The night he was shot, he had a permit to march nonviolently. He says his group had been promised it could even cross police lines, to set an example of nonviolent behavior. So when a phalanx of police, mounted and heavily armed, started sweeping the crowd down Olympic Boulevard, Hayes, in ragged white shirt and white trousers, carrying a large American flag, marched right up to them.
And they shot him. They were firing rubber bullets, hard cylinders about an inch across and an inch and a half long. Suddenly Hayes was lying on the ground, the flag twisted under his leg, and the crowd was running the other way.
It wasn't supposed to end that way. He and his group had left Dome Village only half an hour before, after a brief rally at which he and his lieutenant, Dexter Clay, emphasized the importance of nonviolence while at the same time trying to whip up some enthusiasm. The march had originally been intended to circle the Staples Center with homeless people holding lights, but it wound up as a pilgrimage by a tiny band of no more than two dozen people.
Carrying signs and chanting, the group followed Hayes and his flag through the dark streets on the west side of the freeway to Olympic Boulevard, and then through the underpass to the convention site. At that point they met the concertgoers streaming down the center of the street, which is very wide, and something almost wonderful happened.
The concertgoers, who were euphoric, took up his cause. "All right! Support the homeless! Yay for the homeless!" They were laughing and smiling and some of them did turn around and join the march, which had been filing east down the north sidewalk while the crowd flowed west in the middle of the street.
By the time Hayes reached the police lines, there may have been a hundred or so people walking behind him. Suddenly there was gunfire. The mounted police kept coming, a solid line of black moving, pausing, firing again, moving, pausing again, firing.
Every time they stopped, the crowd stopped. A few protesters took up a chant of "Shame! Shame!" Then the police would fire again and the crowd would retreat. The whole event took no more than 30 minutes, from the time Hayes and the homeless arrived at the police line to the time the concertgoers were chased through the freeway underpass.
Hayes was taken to a hospital and his followers eventually straggled back to Dome Village. But there was no resentment or anger in evidence. No one talked about police brutality; no one even seemed to see anything unusual in the fact that their leader had been shot. They weren't panicked, they weren't dazed, they hardly seemed upset.
For protesters, though, Hayes has nothing but contempt. "Nobody cares about these homeless people," he says. "Oh, but they care about the homeless people in Colombia, in Brazil, in Pakistan. They care about the children's sweatshops in Asia -- but what about the children right here in America, under their noses?"
Thanks to his shooting-inspired notoriety, Hayes got onto the protesters' agenda on Tuesday night. But he drew an audience of precisely zero outside his own group of a few dozen. Only a few yards away, as he spoke, convention delegates ran a gamut of sarcasm and abuse from idle demonstrators who lined their route. When Hayes led his band out of the protest area, the homeless line crossed the delegate line at right angles, each filtering though the other and no one even bothering to talk.

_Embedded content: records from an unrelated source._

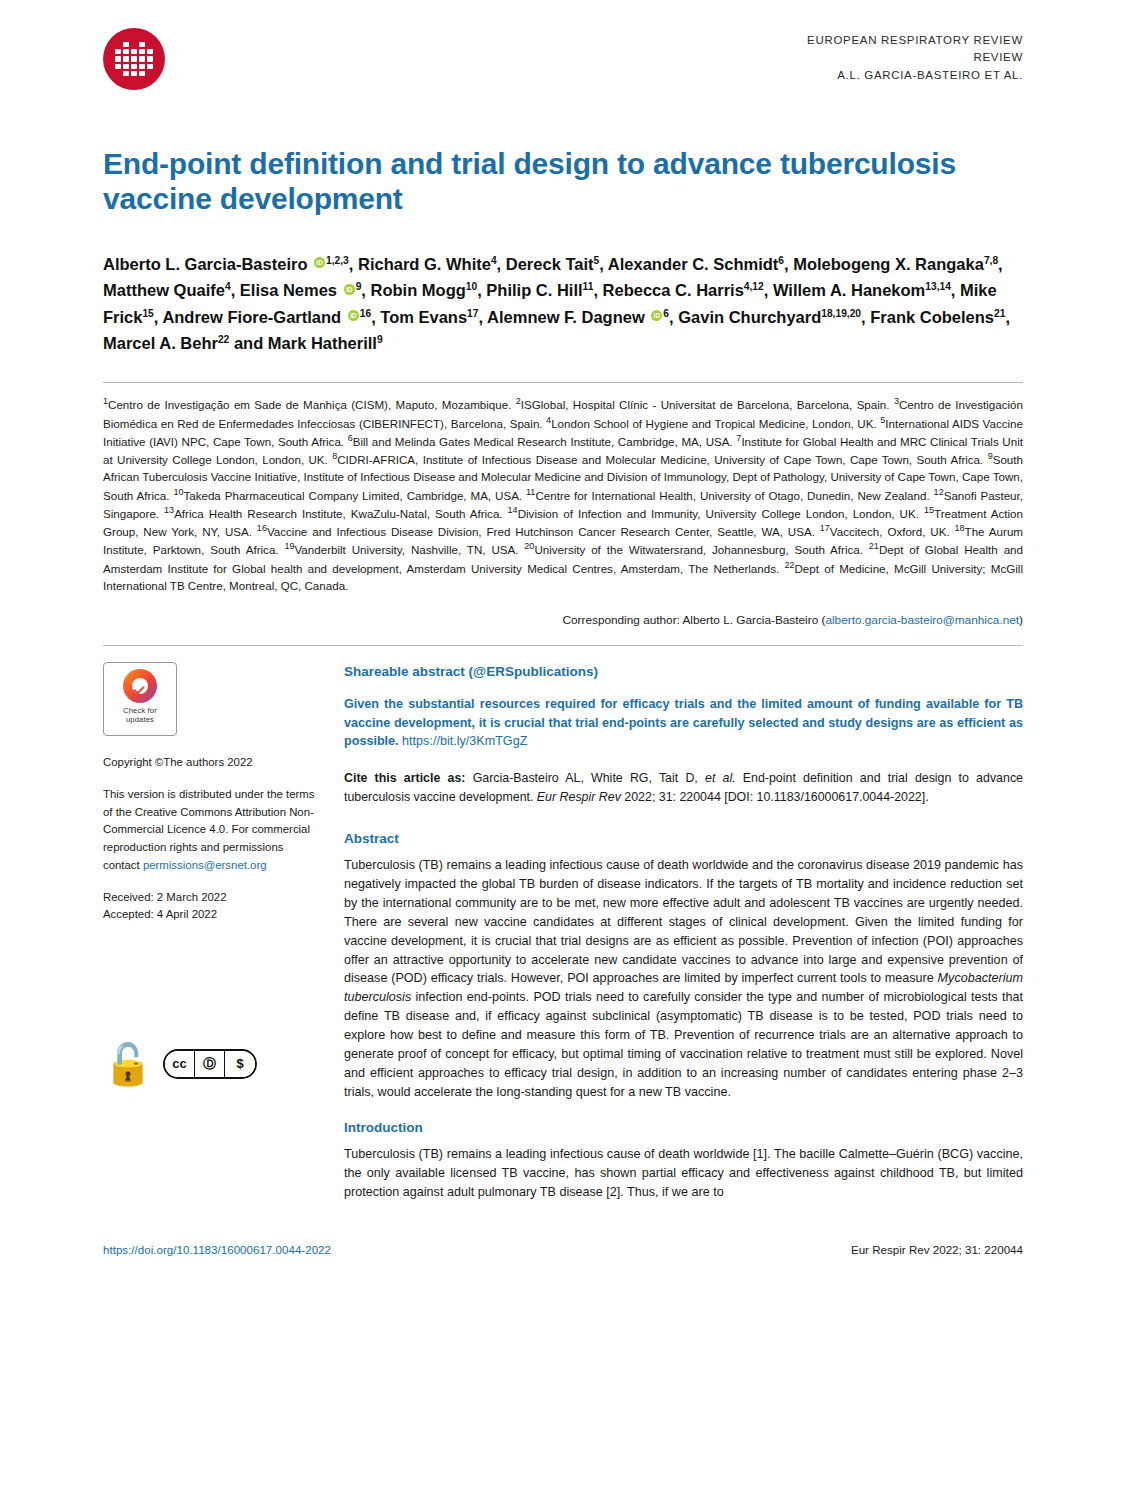European Respiratory Review
Review
A.L. Garcia-Basteiro et al.
End-point definition and trial design to advance tuberculosis vaccine development
Alberto L. Garcia-Basteiro 1,2,3, Richard G. White4, Dereck Tait5, Alexander C. Schmidt6, Molebogeng X. Rangaka7,8, Matthew Quaife4, Elisa Nemes 9, Robin Mogg10, Philip C. Hill11, Rebecca C. Harris4,12, Willem A. Hanekom13,14, Mike Frick15, Andrew Fiore-Gartland 16, Tom Evans17, Alemnew F. Dagnew 6, Gavin Churchyard18,19,20, Frank Cobelens21, Marcel A. Behr22 and Mark Hatherill9
1Centro de Investigação em Sade de Manhiça (CISM), Maputo, Mozambique. 2ISGlobal, Hospital Clínic - Universitat de Barcelona, Barcelona, Spain. 3Centro de Investigación Biomédica en Red de Enfermedades Infecciosas (CIBERINFECT), Barcelona, Spain. 4London School of Hygiene and Tropical Medicine, London, UK. 5International AIDS Vaccine Initiative (IAVI) NPC, Cape Town, South Africa. 6Bill and Melinda Gates Medical Research Institute, Cambridge, MA, USA. 7Institute for Global Health and MRC Clinical Trials Unit at University College London, London, UK. 8CIDRI-AFRICA, Institute of Infectious Disease and Molecular Medicine, University of Cape Town, Cape Town, South Africa. 9South African Tuberculosis Vaccine Initiative, Institute of Infectious Disease and Molecular Medicine and Division of Immunology, Dept of Pathology, University of Cape Town, Cape Town, South Africa. 10Takeda Pharmaceutical Company Limited, Cambridge, MA, USA. 11Centre for International Health, University of Otago, Dunedin, New Zealand. 12Sanofi Pasteur, Singapore. 13Africa Health Research Institute, KwaZulu-Natal, South Africa. 14Division of Infection and Immunity, University College London, London, UK. 15Treatment Action Group, New York, NY, USA. 16Vaccine and Infectious Disease Division, Fred Hutchinson Cancer Research Center, Seattle, WA, USA. 17Vaccitech, Oxford, UK. 18The Aurum Institute, Parktown, South Africa. 19Vanderbilt University, Nashville, TN, USA. 20University of the Witwatersrand, Johannesburg, South Africa. 21Dept of Global Health and Amsterdam Institute for Global health and development, Amsterdam University Medical Centres, Amsterdam, The Netherlands. 22Dept of Medicine, McGill University; McGill International TB Centre, Montreal, QC, Canada.
Corresponding author: Alberto L. Garcia-Basteiro (alberto.garcia-basteiro@manhica.net)
Check for
updates
Copyright ©The authors 2022
This version is distributed under the terms of the Creative Commons Attribution Non-Commercial Licence 4.0. For commercial reproduction rights and permissions contact permissions@ersnet.org
Received: 2 March 2022
Accepted: 4 April 2022
🔓
ccⒹ$
Shareable abstract (@ERSpublications)
Given the substantial resources required for efficacy trials and the limited amount of funding available for TB vaccine development, it is crucial that trial end-points are carefully selected and study designs are as efficient as possible. https://bit.ly/3KmTGgZ
Cite this article as: Garcia-Basteiro AL, White RG, Tait D, et al. End-point definition and trial design to advance tuberculosis vaccine development. Eur Respir Rev 2022; 31: 220044 [DOI: 10.1183/16000617.0044-2022].
Abstract
Tuberculosis (TB) remains a leading infectious cause of death worldwide and the coronavirus disease 2019 pandemic has negatively impacted the global TB burden of disease indicators. If the targets of TB mortality and incidence reduction set by the international community are to be met, new more effective adult and adolescent TB vaccines are urgently needed. There are several new vaccine candidates at different stages of clinical development. Given the limited funding for vaccine development, it is crucial that trial designs are as efficient as possible. Prevention of infection (POI) approaches offer an attractive opportunity to accelerate new candidate vaccines to advance into large and expensive prevention of disease (POD) efficacy trials. However, POI approaches are limited by imperfect current tools to measure Mycobacterium tuberculosis infection end-points. POD trials need to carefully consider the type and number of microbiological tests that define TB disease and, if efficacy against subclinical (asymptomatic) TB disease is to be tested, POD trials need to explore how best to define and measure this form of TB. Prevention of recurrence trials are an alternative approach to generate proof of concept for efficacy, but optimal timing of vaccination relative to treatment must still be explored. Novel and efficient approaches to efficacy trial design, in addition to an increasing number of candidates entering phase 2–3 trials, would accelerate the long-standing quest for a new TB vaccine.
Introduction
Tuberculosis (TB) remains a leading infectious cause of death worldwide [1]. The bacille Calmette–Guérin (BCG) vaccine, the only available licensed TB vaccine, has shown partial efficacy and effectiveness against childhood TB, but limited protection against adult pulmonary TB disease [2]. Thus, if we are to
https://doi.org/10.1183/16000617.0044-2022
Eur Respir Rev 2022; 31: 220044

Hayes was back out there Wednesday night, trying to convince protesters to stay peaceful and follow the orders of police.
On Thursday, the convention began winding down, as delegates and protesters got ready to go home, and the police prepared to retire to their stations. Dome Village remains, as do the homeless of Los Angeles. Ted Hayes got his minute in the national spotlight, but his issue didn't. But he'll be back out there long after the hoopla has faded.